- _Task objective_: For this exercise, reproduce the entries below exactly, but only from the line containing "right ankle: (86, 220)" through the line containing "right shoulder: (46, 118)", both included.

=== Working data ===

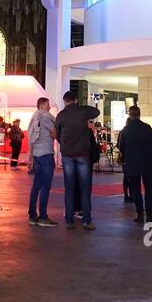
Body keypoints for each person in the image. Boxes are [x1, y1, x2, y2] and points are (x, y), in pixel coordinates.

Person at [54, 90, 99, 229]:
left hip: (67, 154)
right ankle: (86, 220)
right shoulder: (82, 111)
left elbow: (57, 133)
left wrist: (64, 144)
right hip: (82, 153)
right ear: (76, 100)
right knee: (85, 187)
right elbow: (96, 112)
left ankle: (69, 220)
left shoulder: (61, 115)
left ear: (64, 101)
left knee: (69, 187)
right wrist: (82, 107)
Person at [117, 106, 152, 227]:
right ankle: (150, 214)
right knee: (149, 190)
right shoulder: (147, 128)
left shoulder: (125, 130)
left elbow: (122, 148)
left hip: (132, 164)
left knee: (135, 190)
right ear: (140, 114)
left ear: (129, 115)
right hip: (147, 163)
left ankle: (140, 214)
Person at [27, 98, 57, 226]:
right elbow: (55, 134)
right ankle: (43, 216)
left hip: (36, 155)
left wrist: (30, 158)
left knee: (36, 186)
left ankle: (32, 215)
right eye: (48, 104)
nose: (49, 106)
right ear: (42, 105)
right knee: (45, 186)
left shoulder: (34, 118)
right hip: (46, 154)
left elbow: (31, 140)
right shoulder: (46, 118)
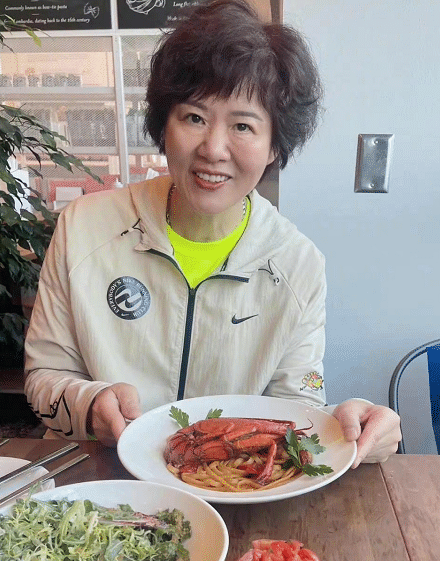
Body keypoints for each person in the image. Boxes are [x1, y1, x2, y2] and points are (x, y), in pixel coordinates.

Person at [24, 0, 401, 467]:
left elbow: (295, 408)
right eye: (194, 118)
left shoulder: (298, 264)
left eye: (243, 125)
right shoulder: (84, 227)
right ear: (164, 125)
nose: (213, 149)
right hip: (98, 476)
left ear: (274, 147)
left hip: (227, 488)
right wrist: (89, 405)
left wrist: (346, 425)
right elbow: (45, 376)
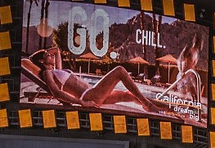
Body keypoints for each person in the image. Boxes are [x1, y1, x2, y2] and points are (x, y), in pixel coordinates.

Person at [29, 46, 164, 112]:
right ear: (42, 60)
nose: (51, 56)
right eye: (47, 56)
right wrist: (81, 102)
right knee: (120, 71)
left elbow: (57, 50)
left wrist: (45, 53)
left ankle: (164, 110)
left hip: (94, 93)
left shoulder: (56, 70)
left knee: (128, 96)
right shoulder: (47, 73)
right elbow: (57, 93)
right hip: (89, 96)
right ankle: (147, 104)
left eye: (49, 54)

===
=== Working data ===

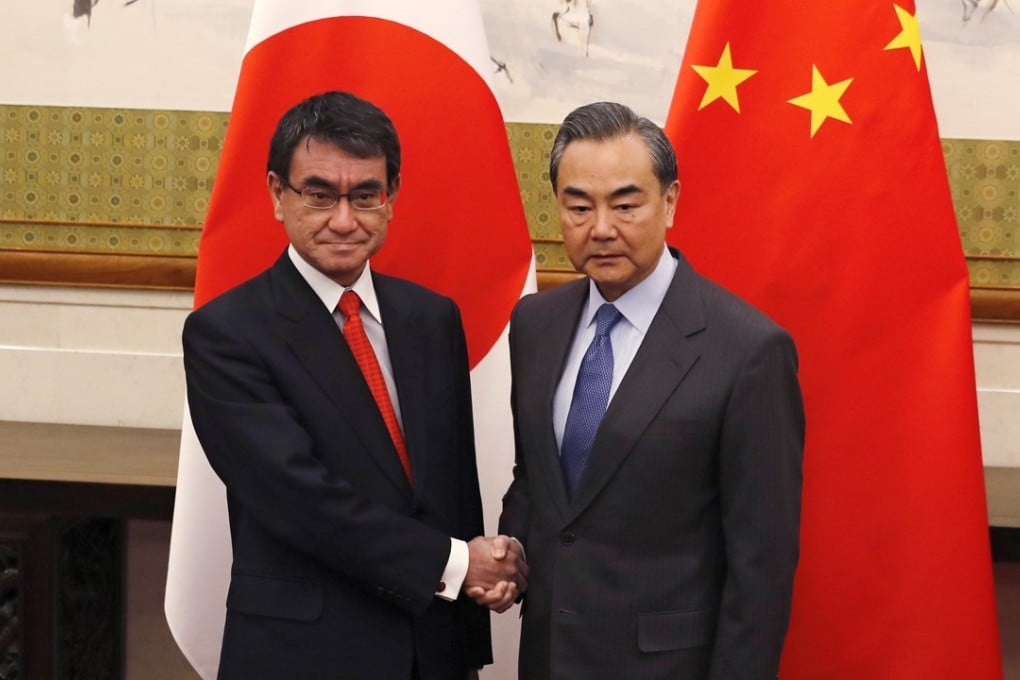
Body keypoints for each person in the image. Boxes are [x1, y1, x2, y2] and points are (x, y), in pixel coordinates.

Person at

===

- _Exercise solution_:
right ankle: (86, 220)
right shoulder: (82, 111)
left elbow: (57, 133)
left wrist: (64, 144)
right hip: (82, 153)
right ear: (76, 100)
right knee: (85, 187)
right elbow: (96, 112)
left ankle: (69, 220)
left shoulder: (61, 115)
left ear: (64, 101)
left knee: (69, 187)
right wrist: (82, 107)
Person at [117, 106, 152, 227]:
right ankle: (150, 214)
right knee: (149, 190)
right shoulder: (147, 128)
left shoulder: (125, 130)
left elbow: (122, 148)
left hip: (132, 164)
left knee: (135, 190)
right ear: (140, 114)
left ear: (129, 115)
right hip: (147, 163)
left ankle: (140, 214)
Person at [27, 98, 57, 226]:
right elbow: (55, 134)
right ankle: (43, 216)
left hip: (36, 155)
left wrist: (30, 158)
left knee: (36, 186)
left ankle: (32, 215)
right eye: (48, 104)
nose: (49, 106)
right ear: (42, 105)
right knee: (45, 186)
left shoulder: (34, 118)
right hip: (46, 154)
left elbow: (31, 140)
right shoulder: (46, 118)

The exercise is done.